PROVIDED RECORDS:
'''

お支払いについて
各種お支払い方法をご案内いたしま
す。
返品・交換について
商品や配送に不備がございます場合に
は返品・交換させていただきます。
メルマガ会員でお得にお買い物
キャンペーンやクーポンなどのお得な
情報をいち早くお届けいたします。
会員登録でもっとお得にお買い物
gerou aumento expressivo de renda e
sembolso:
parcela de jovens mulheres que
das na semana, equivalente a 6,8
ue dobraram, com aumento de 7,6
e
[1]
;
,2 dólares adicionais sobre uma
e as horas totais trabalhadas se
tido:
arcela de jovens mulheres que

'''
'''

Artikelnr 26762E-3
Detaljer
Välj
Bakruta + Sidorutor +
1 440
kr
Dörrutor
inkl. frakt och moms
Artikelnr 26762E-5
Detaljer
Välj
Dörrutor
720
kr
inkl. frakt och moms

'''

PROBLEM STATEMENT: List every line in the material above that contains the word "aumento". Case counts, so include only lines where the letters match in case.

COMPLETED TASK:
gerou aumento expressivo de renda e
ue dobraram, com aumento de 7,6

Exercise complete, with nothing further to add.